Showing posts with label David Suchet. Show all posts
Showing posts with label David Suchet. Show all posts

Tuesday, March 21, 2023

Poirot and Me by David Suchet

Over the past couple of years, I’ve been enjoying all of the excellent “Agatha Christie’s Poirot” television series starring David Suchet in the title role. I’ve been impressed with the overall quality of the show, most especially with the way in which he so accurately captured the ‘real” Inspector Hercule Poirot, just as Christie wrote him (as opposed to the way he is usually portrayed in a somewhat cartoonish way). I’ve also been impressed that a single actor would continue to portray the same character time after time for 25 years and 70 films, most of them two-hour feature-film quality events, covering every Poirot story (novel and short story) ever penned by Dame Agatha. So when I saw this book on the store shelves I made the very unusual decision, for me, to engage in an impulse buy.

So glad I did! I rarely read autobiographies of actors but for me, just as with so many millions of people around the world, David Suchet is Poirot. He covers a lot of ground that you might expect in this book, including the very interesting manner in which he created his version of Poirot, how he captured his look, his walk, his voice, his mustache, etc. He takes us through the seasons and the angst which he and his wife experienced through 25 years of filming the shows, never knowing at the end of each series whether or not the next would happen. Because of these gaps in filming, we get to see what projects he worked on, mostly in the theater in London, while he waited for news. One theme which I did not expect to encounter runs throughout the book: what it means to be a character actor versus a “star”. I now have a much greater appreciation for that aspect of an actor’s craft.

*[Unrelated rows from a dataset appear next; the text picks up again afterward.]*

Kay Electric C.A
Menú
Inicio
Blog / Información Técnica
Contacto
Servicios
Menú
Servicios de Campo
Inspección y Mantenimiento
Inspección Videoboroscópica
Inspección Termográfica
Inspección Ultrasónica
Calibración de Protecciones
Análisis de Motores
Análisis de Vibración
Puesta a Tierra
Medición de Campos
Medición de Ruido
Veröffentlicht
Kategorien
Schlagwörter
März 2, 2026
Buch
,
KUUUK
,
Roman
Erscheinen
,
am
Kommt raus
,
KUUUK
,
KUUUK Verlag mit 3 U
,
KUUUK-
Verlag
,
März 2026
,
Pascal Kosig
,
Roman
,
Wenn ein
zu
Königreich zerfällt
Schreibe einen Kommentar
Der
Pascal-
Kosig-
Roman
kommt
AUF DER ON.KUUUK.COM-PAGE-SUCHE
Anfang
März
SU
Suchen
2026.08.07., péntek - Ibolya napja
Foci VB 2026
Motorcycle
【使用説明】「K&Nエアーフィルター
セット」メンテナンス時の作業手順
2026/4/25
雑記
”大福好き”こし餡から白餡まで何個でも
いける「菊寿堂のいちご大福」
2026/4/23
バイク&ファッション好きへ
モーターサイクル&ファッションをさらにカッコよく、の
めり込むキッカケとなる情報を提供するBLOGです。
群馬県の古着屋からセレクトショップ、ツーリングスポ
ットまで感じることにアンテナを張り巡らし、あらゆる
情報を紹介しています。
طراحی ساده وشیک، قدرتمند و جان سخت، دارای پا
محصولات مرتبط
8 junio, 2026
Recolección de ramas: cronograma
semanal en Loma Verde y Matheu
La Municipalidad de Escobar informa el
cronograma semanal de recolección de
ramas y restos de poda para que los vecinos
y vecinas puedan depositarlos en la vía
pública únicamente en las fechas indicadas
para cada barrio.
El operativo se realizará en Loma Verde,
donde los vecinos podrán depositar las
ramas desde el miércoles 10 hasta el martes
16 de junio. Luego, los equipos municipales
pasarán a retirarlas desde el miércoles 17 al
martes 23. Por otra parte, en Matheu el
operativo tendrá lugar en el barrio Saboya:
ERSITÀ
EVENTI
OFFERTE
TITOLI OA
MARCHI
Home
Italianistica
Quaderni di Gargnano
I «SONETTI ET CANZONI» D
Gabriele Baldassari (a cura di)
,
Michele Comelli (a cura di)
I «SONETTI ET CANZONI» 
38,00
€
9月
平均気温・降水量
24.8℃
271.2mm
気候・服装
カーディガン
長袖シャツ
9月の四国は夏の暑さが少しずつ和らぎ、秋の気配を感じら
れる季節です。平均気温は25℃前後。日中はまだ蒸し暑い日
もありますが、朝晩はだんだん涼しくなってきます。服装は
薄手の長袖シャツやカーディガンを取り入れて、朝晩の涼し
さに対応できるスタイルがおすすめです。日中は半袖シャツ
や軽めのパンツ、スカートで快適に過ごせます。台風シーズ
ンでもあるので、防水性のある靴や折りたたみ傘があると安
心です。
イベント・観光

But the major theme of the book is the unreserved and deeply held love that David Suchet feels for the character. Just where the character stops and the actor begins is something he jokes about but his need to preserve the character and make Dame Agatha proud is the mark of true professional. For me, as a voracious reader of fiction, I doubly appreciate how he tries to stay true to the character and fight against tendencies to “update him for today’s audiences”.

This is a pleasant read, eye-opening in some respects, but fundamentally rewarding. Recommended for all fans of the television series or for those interested in the profession of acting.